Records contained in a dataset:

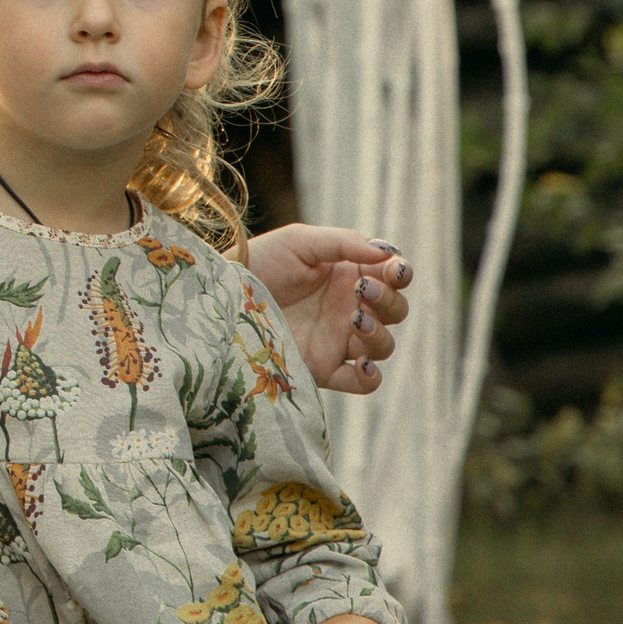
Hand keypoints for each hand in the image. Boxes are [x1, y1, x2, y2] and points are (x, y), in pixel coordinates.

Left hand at [242, 225, 411, 393]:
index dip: (401, 273)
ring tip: (354, 319)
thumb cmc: (259, 261)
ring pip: (383, 345)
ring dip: (379, 334)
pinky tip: (361, 361)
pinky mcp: (323, 367)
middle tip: (360, 290)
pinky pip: (362, 382)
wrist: (221, 294)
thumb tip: (387, 252)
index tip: (393, 270)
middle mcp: (348, 307)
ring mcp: (338, 339)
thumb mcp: (299, 241)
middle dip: (388, 300)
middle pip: (395, 311)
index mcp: (349, 274)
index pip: (393, 277)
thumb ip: (343, 242)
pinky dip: (371, 376)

Instructions for the task:
Only the pictures are to be left out, and all of the data must otherwise be transcribed exactly.

Response area:
Hand keypoints for each hand in the image. Boxes are [x1, y1, x2, y2] and points are (x, y), in pixel coordinates.

Left hand at [242, 225, 411, 393]:
index dip: (401, 273)
ring tip: (354, 319)
thumb cmc: (259, 261)
ring pip: (383, 345)
ring dip: (379, 334)
pinky tip: (361, 361)
pinky mcp: (323, 367)
middle tip: (360, 290)
pinky pip: (362, 382)
wrist: (221, 294)
thumb tip: (387, 252)
index tip: (393, 270)
middle mcp: (348, 307)
ring mcp: (338, 339)
thumb mcp: (299, 241)
middle dip: (388, 300)
middle pip: (395, 311)
index mcp: (349, 274)
index pip: (393, 277)
thumb ip: (343, 242)
pinky dip: (371, 376)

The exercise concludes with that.